— EXERCISE REQUIREMENTS —
Reproduce all of the records below line for line, without changing anything.

Records from a data source:
───

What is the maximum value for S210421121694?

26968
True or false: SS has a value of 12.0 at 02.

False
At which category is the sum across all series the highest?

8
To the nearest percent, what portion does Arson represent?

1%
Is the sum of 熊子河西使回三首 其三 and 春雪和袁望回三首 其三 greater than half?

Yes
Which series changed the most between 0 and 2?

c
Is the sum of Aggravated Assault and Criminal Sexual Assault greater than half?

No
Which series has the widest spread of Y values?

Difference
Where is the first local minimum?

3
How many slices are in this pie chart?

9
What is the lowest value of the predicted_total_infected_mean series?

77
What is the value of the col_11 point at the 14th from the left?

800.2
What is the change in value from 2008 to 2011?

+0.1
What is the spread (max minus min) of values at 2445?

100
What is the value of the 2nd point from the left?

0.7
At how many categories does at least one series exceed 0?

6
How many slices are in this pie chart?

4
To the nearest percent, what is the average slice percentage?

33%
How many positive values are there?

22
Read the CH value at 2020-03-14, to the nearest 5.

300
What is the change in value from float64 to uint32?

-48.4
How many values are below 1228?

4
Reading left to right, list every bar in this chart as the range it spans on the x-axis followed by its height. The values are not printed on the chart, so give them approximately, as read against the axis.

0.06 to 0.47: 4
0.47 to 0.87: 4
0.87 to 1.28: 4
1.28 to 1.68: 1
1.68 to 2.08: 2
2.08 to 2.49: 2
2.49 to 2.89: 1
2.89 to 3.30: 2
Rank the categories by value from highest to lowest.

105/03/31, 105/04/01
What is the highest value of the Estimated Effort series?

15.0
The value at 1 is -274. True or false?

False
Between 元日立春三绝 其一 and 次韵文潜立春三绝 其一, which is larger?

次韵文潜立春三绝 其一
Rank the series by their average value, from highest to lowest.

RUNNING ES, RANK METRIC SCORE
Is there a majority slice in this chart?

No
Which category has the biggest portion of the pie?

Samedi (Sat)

───

— SOLUTION FOR THIS PROBLEM —
What is the maximum value for S210421121694?

26968
True or false: SS has a value of 12.0 at 02.

False
At which category is the sum across all series the highest?

8
To the nearest percent, what portion does Arson represent?

1%
Is the sum of 熊子河西使回三首 其三 and 春雪和袁望回三首 其三 greater than half?

Yes
Which series changed the most between 0 and 2?

c
Is the sum of Aggravated Assault and Criminal Sexual Assault greater than half?

No
Which series has the widest spread of Y values?

Difference
Where is the first local minimum?

3
How many slices are in this pie chart?

9
What is the lowest value of the predicted_total_infected_mean series?

77
What is the value of the col_11 point at the 14th from the left?

800.2
What is the change in value from 2008 to 2011?

+0.1
What is the spread (max minus min) of values at 2445?

100
What is the value of the 2nd point from the left?

0.7
At how many categories does at least one series exceed 0?

6
How many slices are in this pie chart?

4
To the nearest percent, what is the average slice percentage?

33%
How many positive values are there?

22
Read the CH value at 2020-03-14, to the nearest 5.

300
What is the change in value from float64 to uint32?

-48.4
How many values are below 1228?

4
Reading left to right, list every bar in this chart as the range it spans on the x-axis followed by its height. The values are not printed on the chart, so give them approximately, as read against the axis.

0.06 to 0.47: 4
0.47 to 0.87: 4
0.87 to 1.28: 4
1.28 to 1.68: 1
1.68 to 2.08: 2
2.08 to 2.49: 2
2.49 to 2.89: 1
2.89 to 3.30: 2
Rank the categories by value from highest to lowest.

105/03/31, 105/04/01
What is the highest value of the Estimated Effort series?

15.0
The value at 1 is -274. True or false?

False
Between 元日立春三绝 其一 and 次韵文潜立春三绝 其一, which is larger?

次韵文潜立春三绝 其一
Rank the series by their average value, from highest to lowest.

RUNNING ES, RANK METRIC SCORE
Is there a majority slice in this chart?

No
Which category has the biggest portion of the pie?

Samedi (Sat)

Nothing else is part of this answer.